* [Testo estratto]:

Dopo la disgrazia ecco soccorrere le cause dello scetticismo, se non addirittura del cinismo, e della superficialità, se non addirittura dell’ignoranza. Hanno incominciato a riemergere i discorsi degli ex amministratori di Olbia, come Nizzi, che ha lasciato intendere che non esiste una via di mezzo tra la speculazione edilizia senza scrupolo e le demolizioni. Come se non si potesse prevedere uno sviluppo urbanistico che mantenesse almeno un minimo di scrupolo, rappresentato dalla fascia di rispetto di dieci metri dai corsi d’acqua previsti dalla legge. Scherziamo? Sai quanti metri quadri di prezioso terreno edificabile sarebbe andato perduto? Per cui si minacciano le ruspe. O speculazione, o demolizione. Cosa scegliete?
Ma in queste ore, con le acque calme, i paladini dell’ignoranza e del menefreghismo rifanno capolino. Vuoi vedere che la colpa è degli uccelli protetti, che non si possono fare i lavori di pulizia dei corsi d’acqua, dichiara un altro sindaco, questa volta del Nuorese. Ma quando mai! Qualcun altro tira in ballo la Forestale, che non fa tagliare gli ontani, le belle piante che ornano i corsi d’acqua sardi. E che hanno una importante funzione di sostegno degli argini. E che comunque si possono benissimo tagliare con una semplice autorizzazione. Poi ne esce fuori un altro, che prende ad esempio il muro che in Giappone ha salvato un paese dallo tsunami, che il cemento non è così male. Come a dire, costruiamo e poi facciamo altri muri. Una analogia che non calza neppure come i cavoli a merenda.
Ora il rischio di tutta questa ondata di scetticismo e ignoranza è quello di finire per contrapporre in una sterile dicotomia natura vs artificialità. Premetto che ci sono degli ambiti così antropizzati che soltanto con dei correttivi artificiali si può porre rimedio e difendersi dallo strapotere della natura. Detto questo mi rendo conto che quando c’è di mezzo la fregola del dio denaro non si può dare per scontato nulla, anche le nozioni scientifiche più banali vengono rimosse.
Mi propongo, pertanto, di fare un ripassino sul tema “alluvioni perché”.
Ed è bene ricordare due elementi. Primo. Se avesse piovuto ad Olbia come ad Orgosolo ora staremo piangendo un disastro molto maggiore, una carneficina. Secondo. Il centro storico di Olbia, con le case più antiche, non è stato minimamente interessato dall’alluvione. Dunque, se Orgosolo e il centro storico olbiese sono restati intatti, significa che l’evento pluviometrico non è stato così “millenario” come si sono affrettati a dichiarare i governanti sardi. Evidentemente è la città moderna che soffre di una predisposizione all’evento.

* [Dati]:
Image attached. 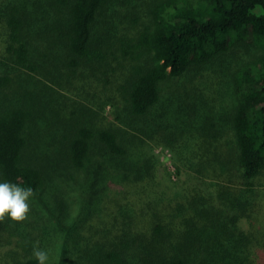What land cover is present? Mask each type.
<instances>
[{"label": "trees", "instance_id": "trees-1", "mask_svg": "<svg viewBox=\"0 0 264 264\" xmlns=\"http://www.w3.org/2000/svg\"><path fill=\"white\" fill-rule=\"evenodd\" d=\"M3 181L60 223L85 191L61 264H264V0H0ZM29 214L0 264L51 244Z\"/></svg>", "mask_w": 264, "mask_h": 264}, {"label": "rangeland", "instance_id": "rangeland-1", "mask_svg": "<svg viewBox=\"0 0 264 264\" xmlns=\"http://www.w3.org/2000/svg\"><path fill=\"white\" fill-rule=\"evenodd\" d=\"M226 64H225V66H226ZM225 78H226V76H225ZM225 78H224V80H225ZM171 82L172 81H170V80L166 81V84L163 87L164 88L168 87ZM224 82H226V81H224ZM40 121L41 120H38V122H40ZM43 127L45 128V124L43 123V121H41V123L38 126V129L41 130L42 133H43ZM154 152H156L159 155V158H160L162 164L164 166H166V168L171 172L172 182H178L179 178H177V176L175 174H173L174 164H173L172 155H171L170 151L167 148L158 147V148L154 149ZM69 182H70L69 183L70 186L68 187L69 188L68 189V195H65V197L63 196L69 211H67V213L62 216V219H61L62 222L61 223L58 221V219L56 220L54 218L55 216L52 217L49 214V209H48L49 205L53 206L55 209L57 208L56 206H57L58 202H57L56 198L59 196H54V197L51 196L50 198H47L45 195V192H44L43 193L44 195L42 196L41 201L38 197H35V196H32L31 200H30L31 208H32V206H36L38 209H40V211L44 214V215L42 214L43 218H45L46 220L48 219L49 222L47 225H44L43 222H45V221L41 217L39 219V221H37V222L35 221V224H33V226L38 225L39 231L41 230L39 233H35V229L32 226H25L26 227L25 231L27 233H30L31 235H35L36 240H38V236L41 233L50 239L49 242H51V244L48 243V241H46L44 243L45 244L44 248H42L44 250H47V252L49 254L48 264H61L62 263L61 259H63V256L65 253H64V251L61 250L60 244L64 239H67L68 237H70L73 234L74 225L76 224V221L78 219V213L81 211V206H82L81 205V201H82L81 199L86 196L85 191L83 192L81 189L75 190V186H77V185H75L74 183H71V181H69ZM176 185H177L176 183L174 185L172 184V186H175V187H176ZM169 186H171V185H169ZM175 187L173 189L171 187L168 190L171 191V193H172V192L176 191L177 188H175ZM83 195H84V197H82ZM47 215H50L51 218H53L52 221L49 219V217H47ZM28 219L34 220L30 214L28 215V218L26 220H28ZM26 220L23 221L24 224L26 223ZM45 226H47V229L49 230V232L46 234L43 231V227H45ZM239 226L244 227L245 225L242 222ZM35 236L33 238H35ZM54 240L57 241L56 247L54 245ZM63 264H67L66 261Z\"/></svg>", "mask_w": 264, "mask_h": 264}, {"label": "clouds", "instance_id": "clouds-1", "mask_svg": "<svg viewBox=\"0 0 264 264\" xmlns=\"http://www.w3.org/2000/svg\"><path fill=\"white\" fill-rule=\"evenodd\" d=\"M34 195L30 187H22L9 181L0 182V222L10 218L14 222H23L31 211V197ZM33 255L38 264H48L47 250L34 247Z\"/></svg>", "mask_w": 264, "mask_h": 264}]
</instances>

* [Consegne]:
a) Rispondi a queste domande sul testo riguardante l'alluvione di Olbia.
(i) Di quanti metri è la fascia di rispetto dai corsi d'acqua prevista dalla legge?
(ii) Quali piante, secondo qualcuno, la Forestale non fa tagliare?
(iii) Quale parte di Olbia non è stata minimamente interessata dall'alluvione?
b) Procedi con la continuazione del testo sull'alluvione di Olbia, riprendendo dopo la sua ultima frase.
Il materiale non serve per svolgere le consegne.

* [Esiti per consegna]:
a)
(i) Dieci metri.
(ii) Gli ontani.
(iii) Il centro storico, con le case più antiche.

b)
In generale quando si antropizza un ambito naturale occorre mettere in conto una dialettica perenne con le forze della natura. Sottovalutare questa conflittualità perenne è da stolti, o da furbi, a seconda dei punti di vista e di chi ci guadagna. Olbia è stata costruita negando la presenza della natura, annientandola. Non è stato previsto minimamente l’effetto di una pioggia torrenziale che, lo ricordiamo per non dare nulla per scontato, non riguarda l’abitato, ma il bacino imbrifero che converge sulla città. In pratica è pericoloso quello che piove su Monte Pino e sugli altri monti che coronano la pianura paludosa di Olbia. Ma l’antropizzazione della città ha riguardato anche le campagne circostanti, punteggiate di lottizzazioni con case e strade.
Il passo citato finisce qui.